Heat would have to include 2 unprotected 1sts/Beasley for me to consider this.


----------



## Zuca (Dec 4, 2003)

If it's about trading Amare for cap space, it's better to work on something like Amare and Barbosa for David Lee, Marbury expiring contract, Nate Robinson and a lottery protected 1st round pick from NY.


----------



## Dissonance (Jul 21, 2004)

Zuca said:


> If it's about trading Amare for cap space, it's better to work on something like Amare and Barbosa for David Lee, Marbury expiring contract, Nate Robinson and a lottery protected 1st round pick from NY.


It's not, though and won't ever be. He's only got 2 yrs left. He can opt out on one. If the Suns trade him, it's because of his attitude and/or unwillingness to sign another long term deal. They will want picks, young players (better than those you named) or known commodity, depending on what's out there.

NY couldn't trade their pick because they owe Jazz a 2010 one unprotected. Can't trade it 2 yrs in a row unless they make the pick for you.


----------



## Zuca (Dec 4, 2003)

Dissonance19 said:


> It's not, though and won't ever be.


I was talking about the Miami trade.
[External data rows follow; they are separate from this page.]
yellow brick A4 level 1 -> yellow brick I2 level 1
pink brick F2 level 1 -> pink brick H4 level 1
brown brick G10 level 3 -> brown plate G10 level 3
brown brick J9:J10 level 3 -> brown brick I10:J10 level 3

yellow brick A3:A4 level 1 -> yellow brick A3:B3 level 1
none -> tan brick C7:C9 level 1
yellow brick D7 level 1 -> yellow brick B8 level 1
I would rather a trade with NY (even without the extra 1st rounder) than a trade for Marion.


----------



## the rattler (Sep 15, 2006)

*cough*

Trade Amare for Marion? Sorry but we could get a much better deal than that and any deal that does involve Amare then I would be looking for a few first round draft picks...


----------



## NewAgeBaller (Jan 8, 2007)

I think its a good deal.


----------



## the rattler (Sep 15, 2006)

NewAgeBaller said:


> I think its a good deal.


What's a good deal? Amare straight up for Marion???

Please tell me you're joking or explain why???


----------



## bircan (Jul 17, 2005)

For KG? But realistically, we probably won't get anything of value, and will require essentially a top 3 pick and top 10, to build around for the future.
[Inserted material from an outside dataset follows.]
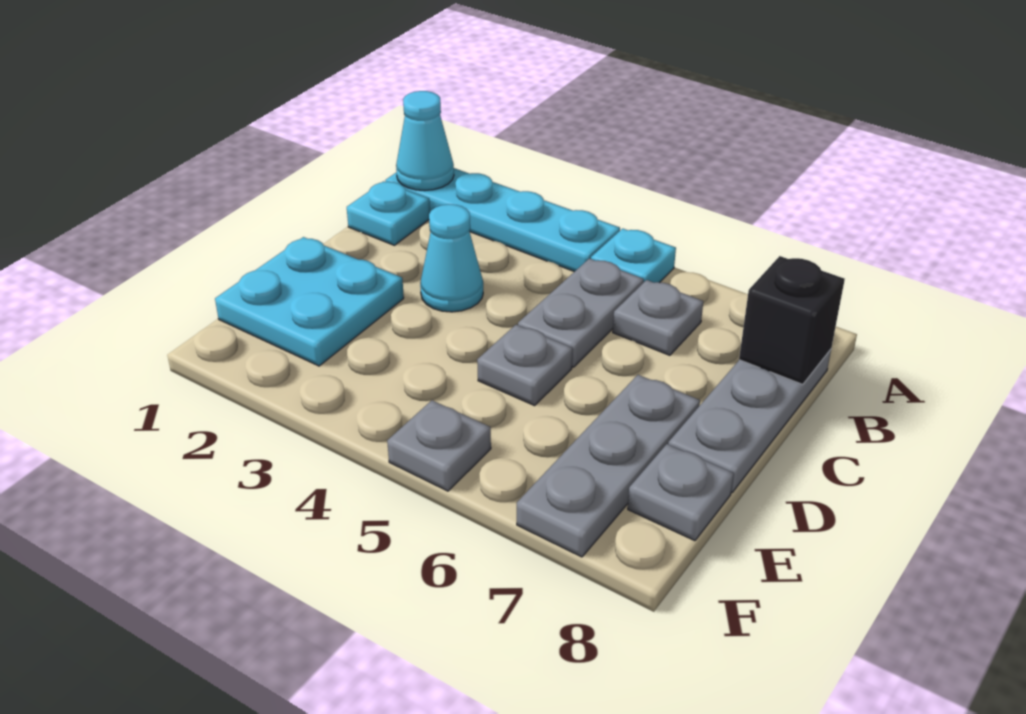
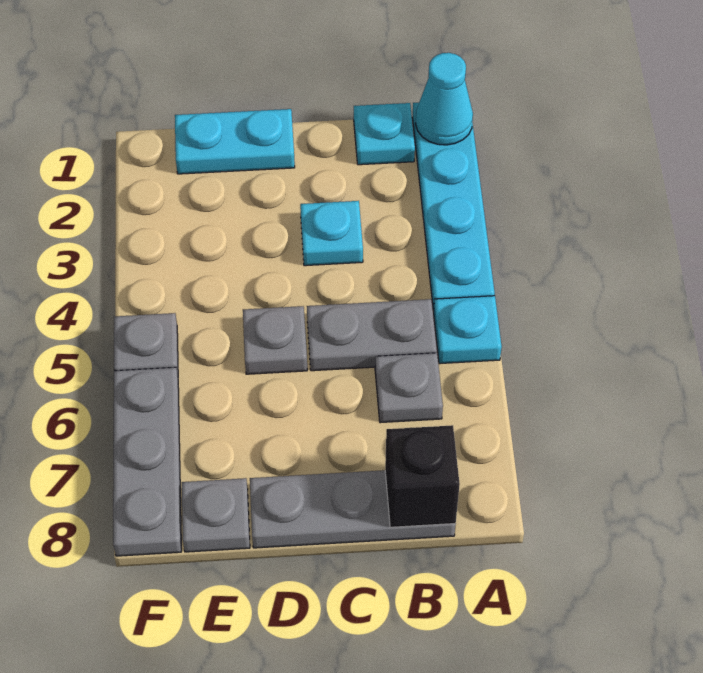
cyan cone C3 level 1 -> cyan plate C3 level 1
cyan plate D1:E2 level 1 -> cyan plate D1:E1 level 1
grey plate D7:F7 level 1 -> grey plate F6:F8 level 1

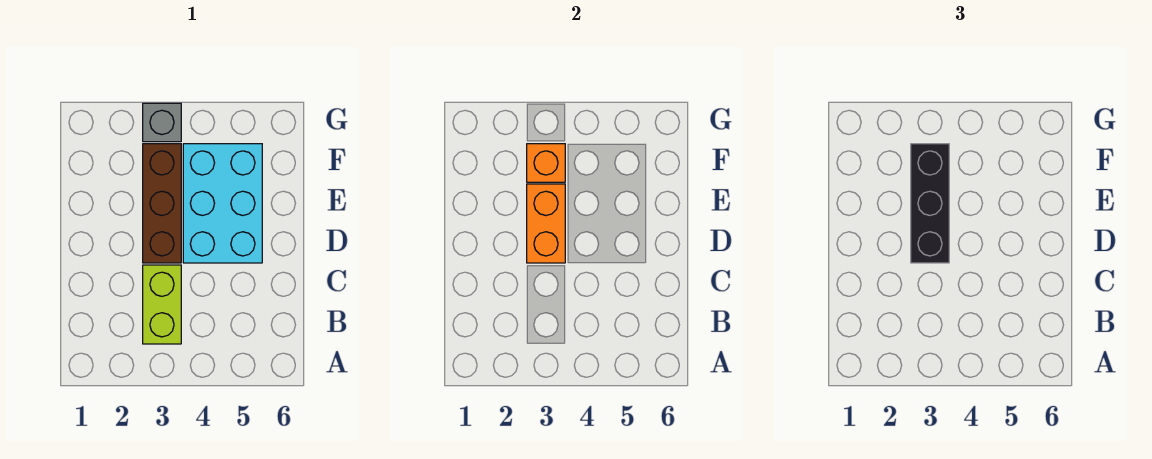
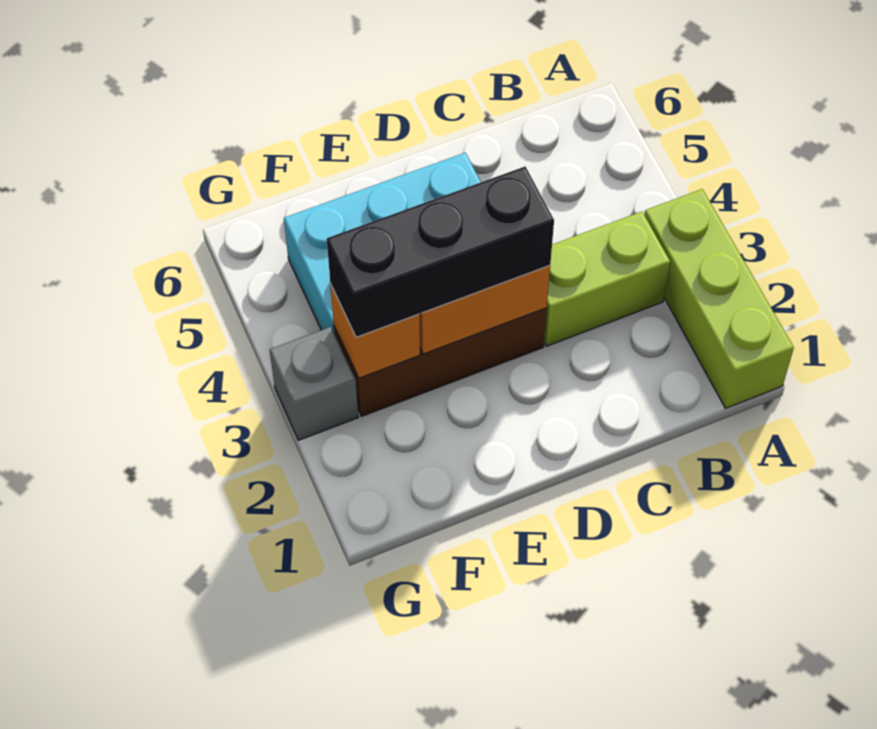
none -> lime brick A1:A3 level 1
Even if we get the Matrix back, the team still has no identity. The Heat will also have higher 1st round picks in the coming years, so not good for the 'top' of the class rookies. 

Having said that... The team still has a short term goal, and that would ideally be for the old team to get it's act together (more praying and waiting), or just catch out the playoff matchups and teams in a favourable manner. If we still make the playoffs of course!

If we still show such weakness as a team, especially if Amare doesn't at least improve his behaviour, then look for a sucker team to take him aboard and hand over those balls (lottery). Shaq will be great in the final year, Nash will still be very serviceable. The lottery pick/s can learn from these two great players, then form a team with J-Rich leading the way. A hustler like Barnes is still required on this team, so keep him around. The rest are probably easily expendable apart from the Last Samurai Amundson (I see a Varejao role). 

If the guy isn't likable by players and coaches, and doesn't show the willingness to learn, improve and become smarter then that's that with him. One more note, if he is going to continue to have significant holes in his game then what's the point in giving him max salary and stuffing up what else you can work with?


----------



## NewAgeBaller (Jan 8, 2007)

the rattler said:


> What's a good deal? Amare straight up for Marion???
> 
> Please tell me you're joking or explain why???


I'm a Heat fan. :biggrin:


----------



## bircan (Jul 17, 2005)

Too late in the season to honestly make a difference this year, IF it were to work.


----------



## Dre (Jun 20, 2003)

Not a good deal at all. You need to get a lot more for Amare. He goes from your cornerstone to a guy you trade to get back another player you traded?


----------